Moreover, the consortium searched and found important clues in determining the function of some of the ncRNAs. By looking at the abundance of different RNAs in different cell types they found correlations that indicate regulatory functions and could determine whether this regulation happens on the transcription level (by preventing or stimulating transcription of protein-coding genes) or post-transcriptional (e.g. by breaking down RNAs).

"By combining all data in one comprehensive catalog, we have created a new valuable resource for biomedical scientists around the world studying disease processes," Sumazin said. "The age of RNA therapeutics is swiftly rising – we've all witnessed the impressive creation of RNA vaccines, and already the first medicines that target RNA are used in the clinic. I'm sure we'll see lots more of these therapies in the next years and decades."
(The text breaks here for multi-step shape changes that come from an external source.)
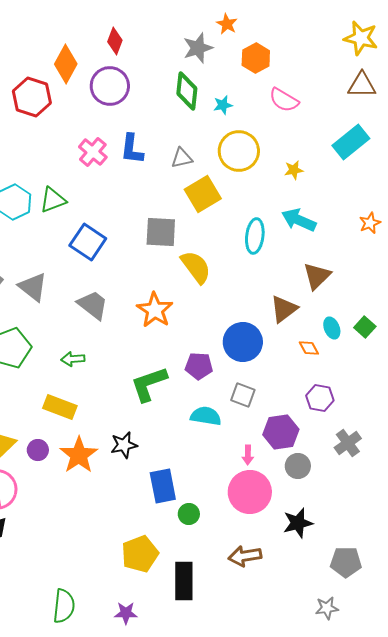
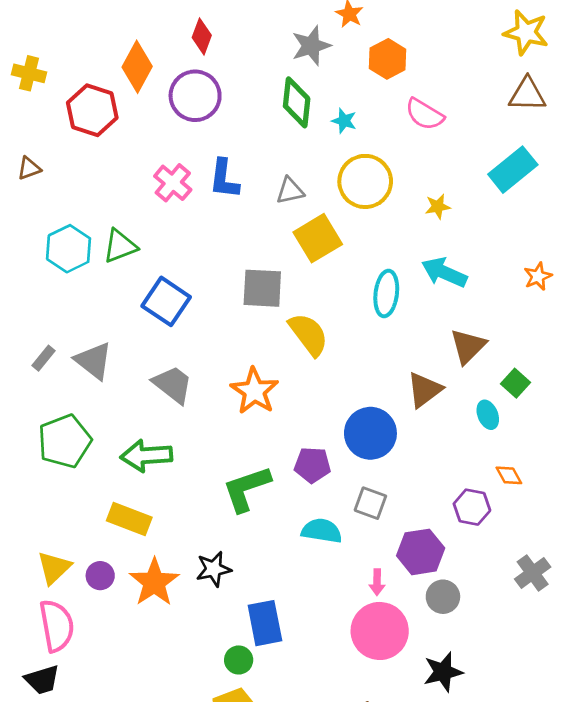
cyan star: (223, 105) -> (344, 121), turned 30
green square: (365, 327) -> (515, 383), moved
orange diamond: (309, 348) -> (509, 475), moved
green arrow: (73, 359) -> (146, 456), size x1.6
gray cross: (348, 443) -> (533, 573), moved
green circle: (189, 514) -> (239, 660), moved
The XSEDE allocation for this research is MCB180203.

 

 

At a Glance:

  • Researchers internationally have built one of the most comprehensive catalogs of the human transcriptome ever.
  • By combining complementary sequencing techniques, they have deepened our understanding of the function of known ribonucleic acid (RNA) molecules and discovered thousands of new RNAs.
  • Their research, published in Nature Biotechnology, is the result of more than five years of work to further unravel the complexity of the human transcriptome to study disease processes and uncover novel genes that may serve as therapeutic targets or biomarkers.
  • The researchers relied on XSEDE resources to prove that these genes play a role in cells and tissues and are not merely byproducts of other cellular processes.